Edit: Just want to avoid re-inventing the wheel unnecessarily :)

Upvotes: 8

Views: 5860

Answers (3)

btiernay
btiernay

Reputation: 8139

You may want to consider using code from Alibaba's Druid project. Although designed as a sophisticated connection pooling library, this project supports a very advanced parser and AST for ANSI SQL and non-ANSI dialects such as MySQL, Oracle, SQL Server, etc. The project is open source and bears the very liberal Apache License Version 2.0.

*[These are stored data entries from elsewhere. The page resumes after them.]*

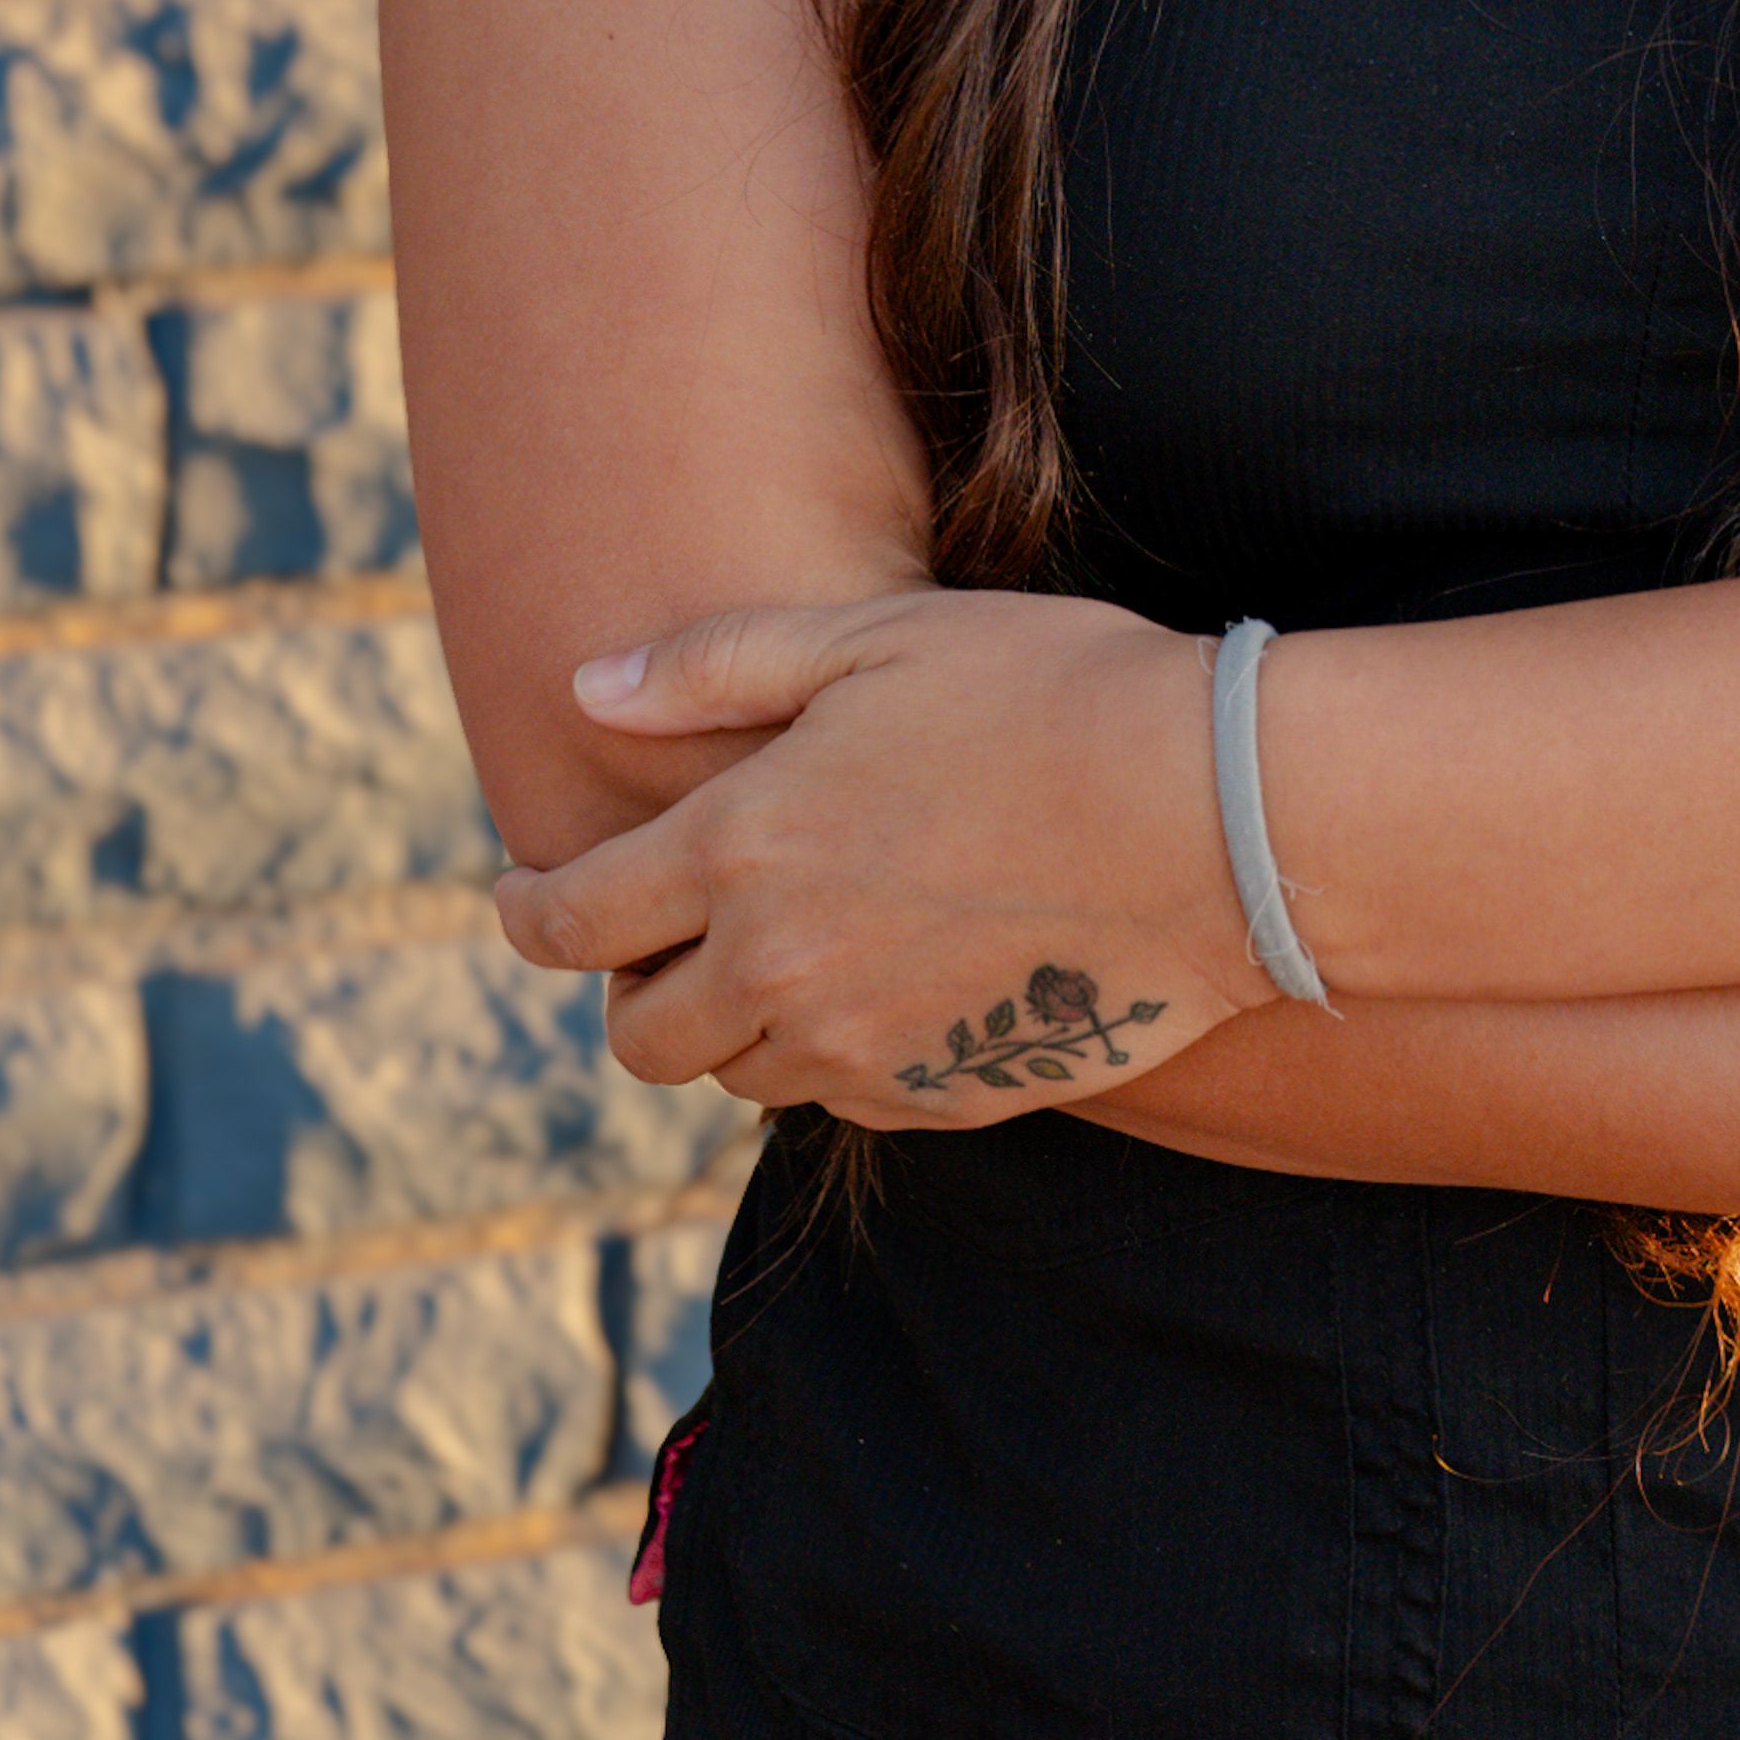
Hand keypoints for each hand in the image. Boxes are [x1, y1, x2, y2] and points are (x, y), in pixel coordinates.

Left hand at [487, 588, 1262, 1122]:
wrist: (1219, 822)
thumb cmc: (1053, 696)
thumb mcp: (874, 638)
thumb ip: (716, 666)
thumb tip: (586, 687)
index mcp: (739, 848)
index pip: (573, 922)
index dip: (527, 912)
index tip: (520, 897)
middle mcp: (777, 969)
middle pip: (640, 1036)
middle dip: (631, 992)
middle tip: (662, 944)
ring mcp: (860, 1049)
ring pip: (738, 1076)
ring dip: (736, 1027)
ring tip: (786, 961)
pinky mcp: (943, 1097)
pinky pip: (844, 1101)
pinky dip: (836, 1058)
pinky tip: (888, 990)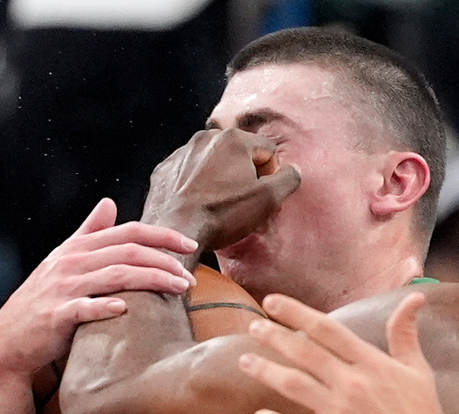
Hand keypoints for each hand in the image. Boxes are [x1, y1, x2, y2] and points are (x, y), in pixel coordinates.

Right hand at [0, 199, 197, 376]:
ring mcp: (63, 288)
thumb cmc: (45, 299)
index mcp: (78, 248)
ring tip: (180, 288)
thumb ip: (88, 232)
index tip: (190, 244)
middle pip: (129, 252)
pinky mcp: (56, 316)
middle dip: (165, 261)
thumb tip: (109, 203)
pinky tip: (126, 309)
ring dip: (153, 280)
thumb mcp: (64, 260)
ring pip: (116, 276)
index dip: (162, 235)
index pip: (128, 232)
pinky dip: (105, 307)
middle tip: (190, 277)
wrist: (10, 339)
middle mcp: (71, 263)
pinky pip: (84, 308)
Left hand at [142, 128, 300, 252]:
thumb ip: (288, 179)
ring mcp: (182, 153)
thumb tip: (293, 170)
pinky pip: (190, 174)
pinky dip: (198, 186)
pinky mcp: (165, 169)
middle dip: (247, 175)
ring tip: (221, 206)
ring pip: (214, 163)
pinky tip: (200, 205)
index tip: (263, 197)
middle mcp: (206, 138)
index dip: (272, 176)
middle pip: (240, 154)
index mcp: (233, 139)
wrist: (176, 230)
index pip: (268, 150)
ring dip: (222, 180)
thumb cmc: (223, 214)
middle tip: (245, 203)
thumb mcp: (268, 200)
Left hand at [238, 293, 450, 413]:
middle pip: (304, 352)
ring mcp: (340, 413)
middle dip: (274, 336)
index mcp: (371, 364)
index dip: (297, 313)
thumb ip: (406, 334)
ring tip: (244, 361)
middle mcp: (352, 383)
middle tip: (253, 326)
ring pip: (293, 385)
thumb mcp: (418, 371)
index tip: (273, 302)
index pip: (328, 330)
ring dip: (265, 371)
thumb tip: (415, 298)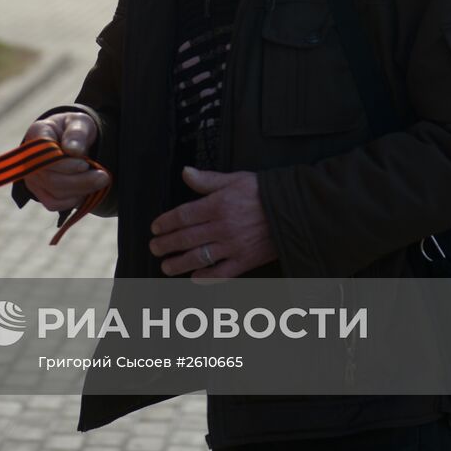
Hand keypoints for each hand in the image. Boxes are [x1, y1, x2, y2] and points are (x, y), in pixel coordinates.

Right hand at [20, 112, 108, 211]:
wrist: (73, 142)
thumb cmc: (75, 130)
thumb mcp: (80, 123)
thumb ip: (77, 133)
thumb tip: (73, 150)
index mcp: (37, 133)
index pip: (45, 156)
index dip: (65, 165)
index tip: (85, 164)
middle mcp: (28, 157)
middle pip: (50, 178)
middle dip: (80, 181)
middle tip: (103, 177)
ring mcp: (32, 177)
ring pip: (54, 193)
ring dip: (81, 190)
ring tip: (99, 180)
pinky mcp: (39, 192)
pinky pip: (54, 204)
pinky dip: (72, 200)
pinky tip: (84, 190)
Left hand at [148, 169, 277, 278]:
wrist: (295, 210)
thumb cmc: (265, 192)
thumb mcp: (235, 179)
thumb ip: (207, 179)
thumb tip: (185, 172)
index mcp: (218, 205)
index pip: (183, 216)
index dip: (166, 223)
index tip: (156, 228)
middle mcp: (222, 227)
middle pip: (186, 238)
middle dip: (167, 244)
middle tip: (154, 248)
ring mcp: (234, 245)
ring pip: (200, 257)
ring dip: (180, 263)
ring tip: (166, 267)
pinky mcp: (246, 260)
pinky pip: (223, 273)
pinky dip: (208, 277)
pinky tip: (196, 278)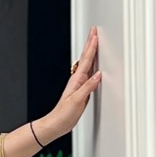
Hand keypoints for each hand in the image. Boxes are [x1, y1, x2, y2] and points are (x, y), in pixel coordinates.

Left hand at [36, 27, 101, 142]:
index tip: (95, 34)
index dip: (91, 47)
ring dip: (92, 53)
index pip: (86, 60)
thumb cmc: (63, 114)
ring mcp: (79, 85)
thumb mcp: (77, 100)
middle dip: (90, 44)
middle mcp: (78, 80)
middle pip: (86, 58)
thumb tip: (98, 75)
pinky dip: (93, 67)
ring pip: (88, 65)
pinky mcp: (82, 91)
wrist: (57, 124)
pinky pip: (90, 75)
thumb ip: (88, 87)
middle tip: (94, 32)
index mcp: (76, 80)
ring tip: (95, 43)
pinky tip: (95, 66)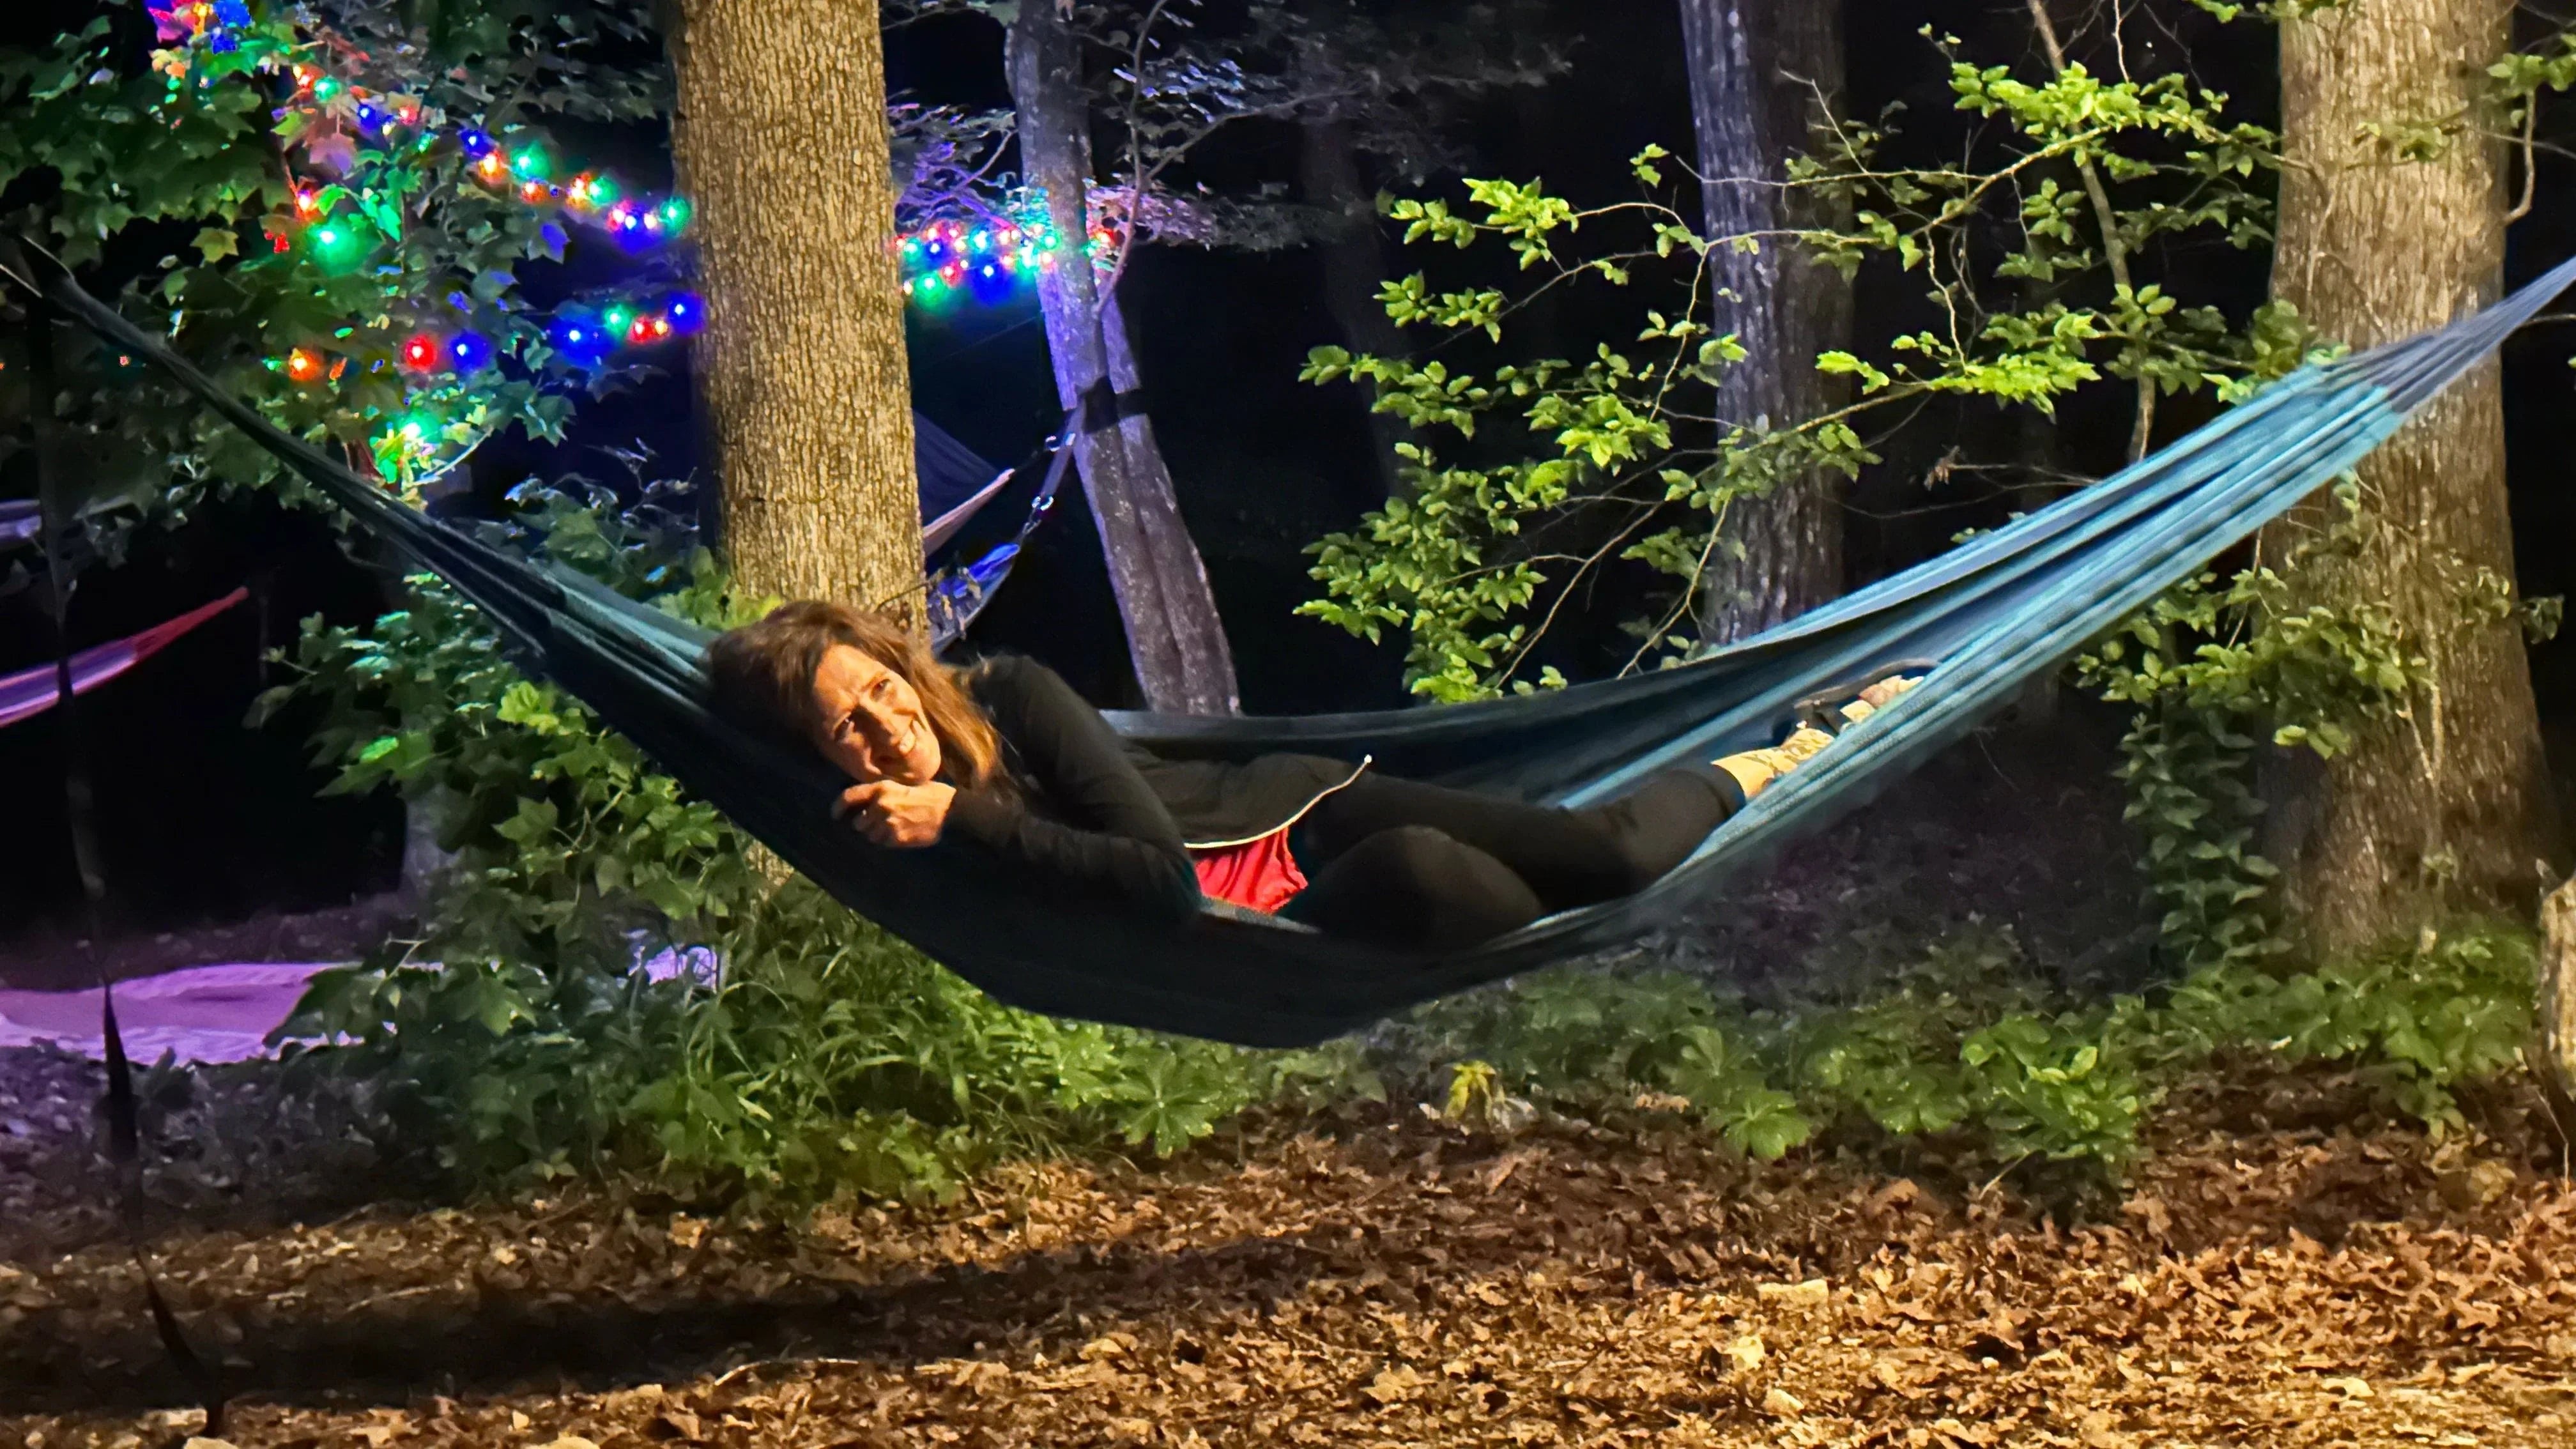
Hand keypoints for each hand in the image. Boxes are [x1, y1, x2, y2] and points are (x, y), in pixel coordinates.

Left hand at [835, 779, 954, 847]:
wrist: (950, 810)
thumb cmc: (931, 794)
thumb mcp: (903, 785)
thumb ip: (882, 793)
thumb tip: (865, 805)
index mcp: (881, 788)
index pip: (848, 797)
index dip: (837, 807)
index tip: (835, 815)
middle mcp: (880, 805)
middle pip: (858, 822)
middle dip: (866, 824)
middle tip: (880, 822)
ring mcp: (887, 823)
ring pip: (870, 835)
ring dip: (877, 834)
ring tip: (894, 828)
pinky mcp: (897, 838)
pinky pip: (884, 843)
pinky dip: (889, 841)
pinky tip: (902, 834)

The main entry points into this part of the library is SQLUtils.java. You can use values returned from SQLUtils.parseStatements to access a typed model of the statements:

List<SQLStatement> statements = SQLUtils.parseStatements(sql, JdbcConstants.MYSQL);
for (SQLStatement statement : statements) {
   if (statement instanceof MySqlCreateTableStatment) {
      MySqlCreateTableStatment createTable = (MySqlCreateTableStatment) statement;
      // Use methods like: createTable.getTableSource()
   }
}

Upvotes: 3

Richard H
Richard H

Reputation: 39135

Answering my own question:

Am using jsqlparser http://jsqlparser.sourceforge.net/

This parses individual statements, not multiple statements such as found in a schema. So split the schema on ';'. It also doesn't like the '`' character, so these need to be stripped out. Code to get column names for a particular table:

public class BUDataColumnsFinder {

public static String[] readSql(String schema) throws IOException {
    BufferedReader br = new BufferedReader(new InputStreamReader(new FileInputStream(schema)));
    String mysql = "";
    String line;
    while ((line = br.readLine()) != null) {
        mysql = mysql + line;
    }
    br.close();
    mysql = mysql.replaceAll("`", "");
    return mysql.split(";");
}

public static List<String> getColumnNames(String tableName, String schemaFile) throws JSQLParserException, IOException {

    CCJSqlParserManager pm = new CCJSqlParserManager();
    List<String> columnNames = new ArrayList<String>();

    String[] sqlStatements = readSql(schemaFile);

    for (String sqlStatement : sqlStatements) {

        Statement statement = pm.parse(new StringReader(sqlStatement));

        if (statement instanceof CreateTable) {

            CreateTable create = (CreateTable) statement;
            String name = create.getTable().getName();

            if (name.equalsIgnoreCase(tableName)) {
                List<ColumnDefinition> columns = create.getColumnDefinitions();
                for (ColumnDefinition def : columns) {
                    columnNames.add(def.getColumnName());
                }
                break;
            }
        }
    }

    return columnNames;
}


public static void main(String[] args) throws Exception {

    String schemaFile = "/home/john/config/bu-schema.sql";

    String tableName = "records";

    List<String> columnNames = BUDataColumnsFinder.getColumnNames(tableName, schemaFile);

    for (String name : columnNames) {
        System.out.println("name: " + name);
    }

}

}

Upvotes: 5

duffymo
duffymo

Reputation: 309018

Why not just use DatabaseMetaData to find out the tables and columns? This presumes that the schema expressed in SQL has been run against the database you're connected to, but that's not a difficult assumption to satisfy.

MySQL might be able to simply import the data if you have the data in CSV format. I'd dig deeper into MySQL tools before I'd write Java code to do such a thing. If that doesn't work, I'd find an ETL tool to help me. Writing Java would be my solution of last resort.